Как прекрасна, как великолепна и безупречна смерть, с каким удовольствием можно предвкушать ее! В океане смерти можно будет смыть с себя всю ложь и позор, и грязь, в которых человек увяз здесь, на земле, окунуться в резервуар истинной чистоты и с радостью освежиться, и стать выше рассудочного познания, выше любых вопросов, выше любого унижения. Предвкушение совершенной смерти многое дает человеку. Как прекрасно, что осталась эта точка, этот идеальный, лишенный человеческого присутствия иной мир, о котором только и осталось сегодня мечтать!
Какова бы ни была жизнь, она не может лишить нас смерти, равнодушного, божественного небытия. Так давайте не будем мучать себя вопросами о том, что можно обрести в смерти и чего в ней обрести нельзя.
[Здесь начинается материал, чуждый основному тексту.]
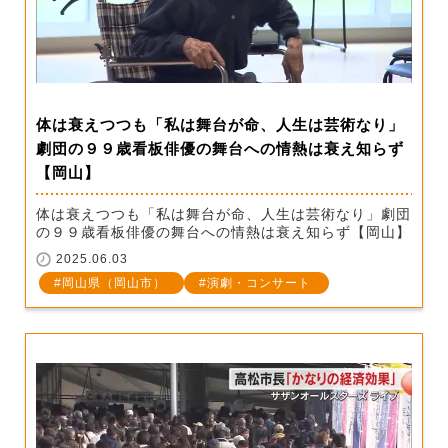
体は衰えつつも「私は舞台が命、人生は芸術なり」
劇団の９９歳看板俳優の舞台への情熱は衰え知らず
【岡山】
体は衰えつつも「私は舞台が命、人生は芸術なり」劇団
の９９歳看板俳優の舞台への情熱は衰え知らず【岡山】
2025.06.03
岡山県（岡山市）
演劇・コンサート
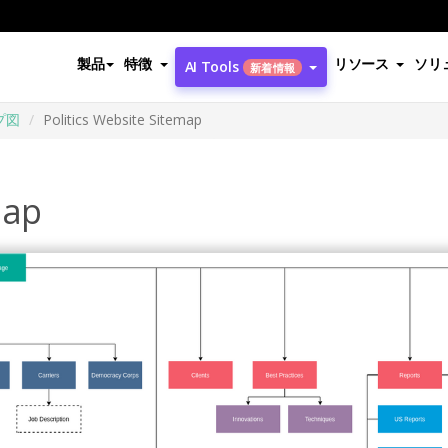
製品
特徴
リソース
ソリ
AI Tools
新着情報
プ図
Politics Website Sitemap
map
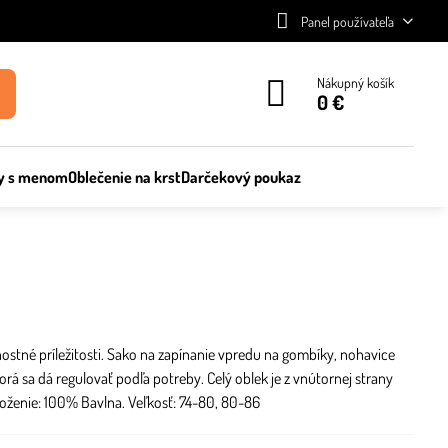
Panel používateľa
Nákupný košík
0 €
y s menom
Oblečenie na krst
Darčekový poukaz
ostné príležitosti. Sako na zapínanie vpredu na gombíky, nohavice
rá sa dá regulovať podľa potreby. Celý oblek je z vnútornej strany
loženie: 100% Bavlna. Veľkosť: 74-80, 80-86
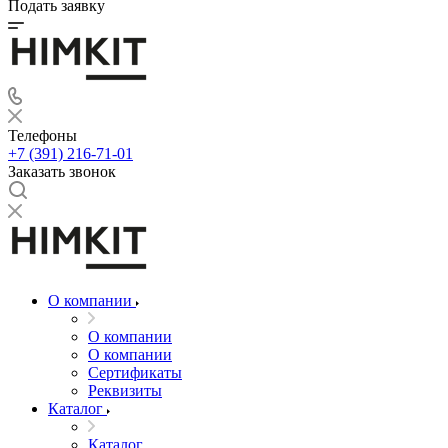
Подать заявку
Телефоны
+7 (391) 216-71-01
Заказать звонок
О компании
О компании
О компании
Сертификаты
Реквизиты
Каталог
Каталог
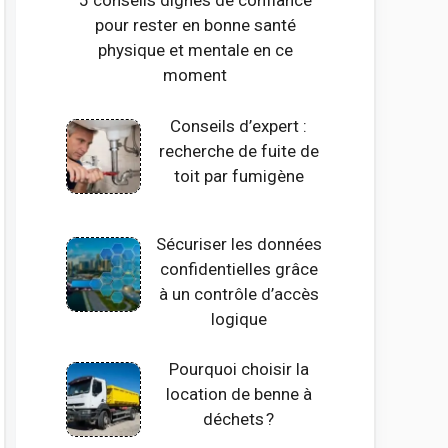
5 conseils dignes de confiance
pour rester en bonne santé
physique et mentale en ce
moment
Conseils d’expert :
recherche de fuite de
toit par fumigène
Sécuriser les données
confidentielles grâce
à un contrôle d’accès
logique
Pourquoi choisir la
location de benne à
déchets ?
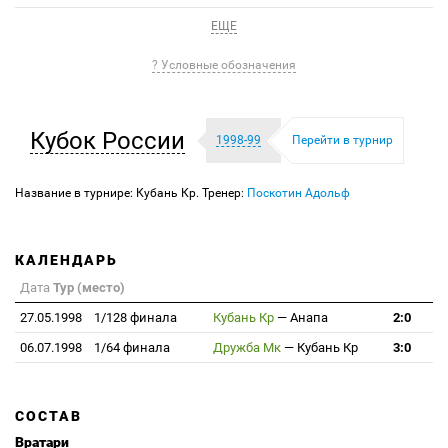
ЕЩЕ
? Условные обозначения
Кубок России
1998-99
Перейти в турнир
Название в турнире: Кубань Кр. Тренер:
Поскотин Адольф
КАЛЕНДАРЬ
Дата
Тур (место)
27.05.1998
1/128 финала
Кубань Кр
—
Анапа
2:0
06.07.1998
1/64 финала
Дружба Мк
—
Кубань Кр
3:0
СОСТАВ
Вратари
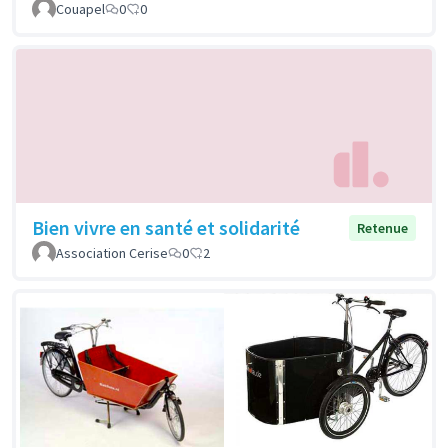
Couapel
0
0
Bien vivre en santé et solidarité
Retenue
Association Cerise
0
2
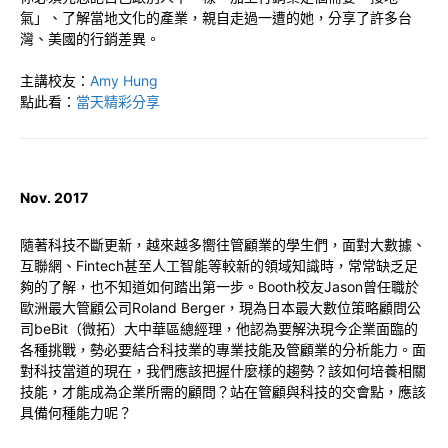
氣」、了解當地文化的產業，親自走過一遭的她，分享了許多台
灣、美國的行銷差異。
主講校友：
Amy Hung
點此看：
當天精彩分享
Nov. 2017
隨著科技不斷更新，越來越多嚮往管顧業的學生們，面對大數據、
互聯網、Fintech甚至人工智能等較新的領域知識時，常常缺乏足
夠的了解，也不知道如何踏出第一步。Booth校友Jason曾任職於
歐洲最大管顧公司Roland Berger，現為日本最大數位策略顧問公
司beBit（微拓）大中華區總經理，他認為要解決現今企業面臨的
各種挑戰，勢必要結合科技業的專業技能及管顧業的分析能力。面
對科技當道的現在，我們應該把握什麼樣的趨勢？該如何培養相關
技能，才能成為企業所需的顧問？站在管顧與科技的交會點，應該
具備何種能力呢？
Знание – это прерогатива разума, умирая же, мы лишаемся его, как лишаемся всех человеческих качеств. Но радость, охватывающая нас при этом, компенсирует всю горечь знания и омерзительность нашей человечности. В царстве смерти мы перестаем быть людьми и лишаемся способности познавать. Вот что мы получаем после своей смерти и мы предвкушаем это, как старший сын предвкушает наследство, которое должно перейти к нему после смерти отца.
Урсула в забытьи тихо и одиноко сидела у камина в гостиной. Дети играли в кухне, все остальные отправились в церковь. Она же погрузилась в кромешную темноту собственной души.
Звон колокольчика привел ее в чувство; дети в радостной тревоге прибежали из кухни в комнату.
– Урсула, там кто-то пришел.
– Я знаю. Не глупите, – ответила она.
Она тоже была озадачена, почти напугана. Она с трудом заставила себя подойти к двери.
На пороге стоял Биркин, натянув плащ до самых ушей. Он все же пришел, пришел, когда она погрузилась в такие глубины. Она видела, как за его спиной темнеют дождливые сумерки.
– А, это ты, – вымолвила она.
– Я рад, что ты дома, – входя в дом, тихо сказал он.
– Все ушли в церковь.
Он снял плащ и повесил его на вешалку. Дети рассматривали его, выглядывая из-за угла.
– Билли и Дора, идите раздеваться, – сказала Урсула. – Мама скоро вернется, она огорчится, если увидит, что вы все еще не в постелях.
Дети, внезапно превратившись в послушных ангелочков, беспрекословно ушли. Биркин и Урсула прошли в гостиную.
Огонь догорал. Биркин посмотрел на Урсулу и изумился ее нежной и сияющей красоте, ее блестящим, широко распахнутым глазам. Стоя на некотором расстоянии от нее, он наблюдал за ней с замершим сердцем. Казалось, свет полностью преобразил ее.
– Чем ты сегодня занималась? – поинтересовался он.
– Ничем, просто сидела.
Он взглянул на нее. В ней появилась какая-то перемена. И в своих мыслях она была далеко от него. Она отчужденно сидела и ее лицо светилось ярким светом. Ни он, ни она не произнесли не слова, они сидели молча в мягком полумраке комнаты. Он чувствовал, что ему следовало бы уйти, что он не должен был приходить. Но ему не хватало решимости сделать первый шаг. Он был ей не нужен, она сидела, забывшись и витая мыслями где-то далеко.
И вдруг послышались детские голоса, застенчиво, тихо, с нарочитым волнением и робостью звавшие ее по имени:
– Урсула! Урсула!
Она поднялась с места и открыла дверь. На пороге, широко раскрыв глаза и с ангельскими личиками стояли облаченные в длинные ночные рубашки дети. Сейчас они вели себя очень хорошо, прекрасно справляясь с ролью послушных деток.
– Уложи нас спать! – громким шепотом попросил Билли.
– Вы сегодня просто ангелочки, – мягко сказала она. – Зайдите и скажите мистеру Биркину «спокойной ночи».
Босоногие дети застенчиво ступили в комнату. Билли широко улыбался, но его огромные голубые глаза клятвенно обещали, что он будет вести себя хорошо. Дора же поглядывала из-под копны светлых волос, но жалась сзади, словно маленькая лишенная души дриада[30].
30
Дриада – в греческой мифологии бестелесное существо, обитающее в дереве.